While our results this quarter were better than expected, trends deteriorated at the end of September and into October as we’ve seen another rapid increase in interest rates. This has pushed the median US household as a new buyer into the realm often considered housing burden, which occurs once household spend more than one-third of their income on housing.

As a result, the industry is continuing to decelerate, bringing towards a decline of 25% to 35% year-over-year in Q4. As we pointed out last quarter, we suggest that investors pay close attention to the directional trends in the MBA mortgage purchase application index and the average purchase loan amount, which would multiply to become a leading indicator for total transaction dollar volume growth.

In recent weeks, this has trended to down more than 40% year-over-year.

The company guided to Q4’22 revenues of $410 million versus consensus up at $434 million. Revenue will fall 15% sequentially typical of the seasonal housing weakness during the holiday season.

The problem is that the key Premier Agent revenue is forecast to dip 27% in the quarter compared to last year. Some strength in the Rentals and Mortgages segment helped offset the weakness in the primary business line of working with real estate agents.

The problem with Zillow is that 2023 is set up to be a tough year. The end of the IBuying business this year combined with the dip in the housing market will push annual revenues down to $1.9 billion 2023.

Zillow Revenue Estimates
Data by YCharts

The general consensus prior to Q3’22 earnings was that Zillow would generate $480 million in revenue next Q3. Remember though, this target was before Zillow guided down the Q4 targets by over $20 million, or nearly a 5% reduction from expectations.
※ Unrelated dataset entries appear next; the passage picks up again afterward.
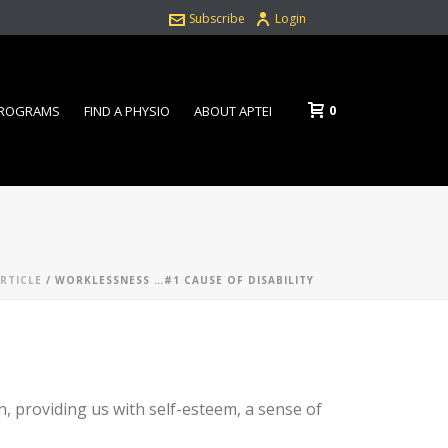
Subscribe
Login
0
PROGRAMS
FIND A PHYSIO
ABOUT APTEI
ARTICLE
/ WORKLESSNESS …#1 CAUSE OF DISABILITY
on, providing us with self-esteem, a sense of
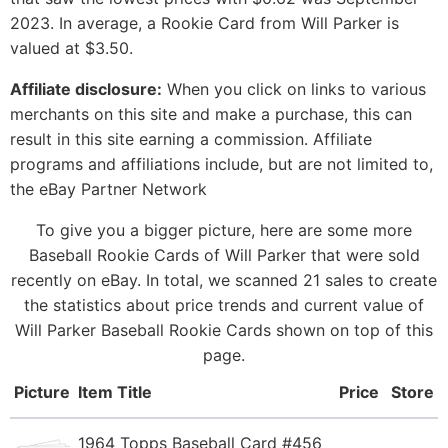
2023. In average, a Rookie Card from Will Parker is
valued at $3.50.
Affiliate disclosure:
When you click on links to various
merchants on this site and make a purchase, this can
result in this site earning a commission. Affiliate
programs and affiliations include, but are not limited to,
the eBay Partner Network
To give you a bigger picture, here are some more
Baseball Rookie Cards of Will Parker that were sold
recently on eBay. In total, we scanned 21 sales to create
the statistics about price trends and current value of
Will Parker Baseball Rookie Cards shown on top of this
page.
Picture
Item Title
Price
Store
1964 Topps Baseball Card #456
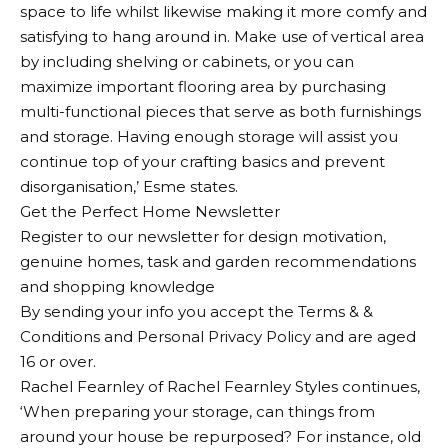
space to life whilst likewise making it more comfy and
satisfying to hang around in. Make use of vertical area
by including shelving or cabinets, or you can
maximize important flooring area by purchasing
multi-functional pieces that serve as both furnishings
and storage. Having enough storage will assist you
continue top of your crafting basics and prevent
disorganisation,’ Esme states.
Get the Perfect Home Newsletter
Register to our newsletter for design motivation,
genuine homes, task and garden recommendations
and shopping knowledge
By sending your info you accept the Terms & &
Conditions and Personal Privacy Policy and are aged
16 or over.
Rachel Fearnley of Rachel Fearnley Styles continues,
‘When preparing your storage, can things from
around your house be repurposed? For instance, old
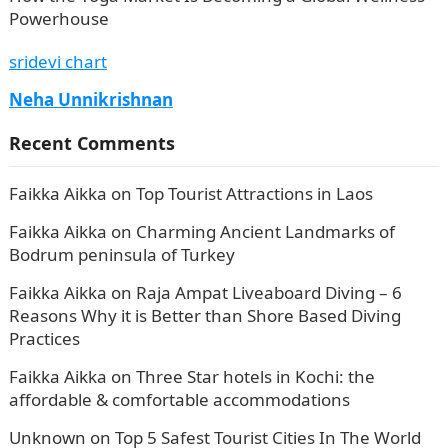
Powerhouse
sridevi chart
Neha Unnikrishnan
Recent Comments
Faikka Aikka
on
Top Tourist Attractions in Laos
Faikka Aikka
on
Charming Ancient Landmarks of
Bodrum peninsula of Turkey
Faikka Aikka
on
Raja Ampat Liveaboard Diving – 6
Reasons Why it is Better than Shore Based Diving
Practices
Faikka Aikka
on
Three Star hotels in Kochi: the
affordable & comfortable accommodations
Unknown
on
Top 5 Safest Tourist Cities In The World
The best outcome for next year would be relatively flat revenues with 2022.

Zillow’s Future Business Plans

The housing market is a mess right now, and Zillow has already initiated a new business roadmap through 2025. The company has pivoted from the disastrous IBuying concept where Zillow was horrible at buying houses to return more to their roots of being a real estate tech play. After all, the company has 236 million unique MAUs with 2.8 billion visits during the quarter to feed any new services on their mobile apps and website.

The whole goal is to double the share of customer transactions from 3% currently to 6% in 2025. The first service offered under the new roadmap is Touring with further services to be launched over the period.

Zillow Roadmap To 2025

Source: Zillow Q3’22 shareholder letter

The Touring service was launched in Atlanta with some initial success. The company predicts improvements to the in-person tour and enhancements to tour scheduling will entice more buyers to utilize Zillow services.

The concept sounds great, but Zillow has struggled for years to execute. The housing market boomed over the last couple of years, yet Zillow now finds their revenue base below the 2019 levels.

The company has a large cash balance of $3.5 billion with $1.7 billion in convertible debt for a net cash position of $1.8 billion. Zillow has $0.7 billion remaining on the authorized share buyback, though one can argue the stock isn’t exceptionally cheap for an aggressive share buyback here. A stock focused on a housing market set to crash while the company tries to execute a new business model isn’t a place to aggressively invest.

The stock has a market cap of $7.5 billion and an EV of $5.8 billion. Zillow isn’t exactly cheap for a company reporting a revenue decline and transitioning to an unproven business model in the volatile housing segment.

Takeaway

The key investor takeaway is that Zillow has a promising roadmap through 2025, but the real estate tech firm lacks a recent history of executing. Due to the tough housing market expected over the next year, investors should watch the developments on the sidelines and look for lower stock prices to being an investment into the new roadmap.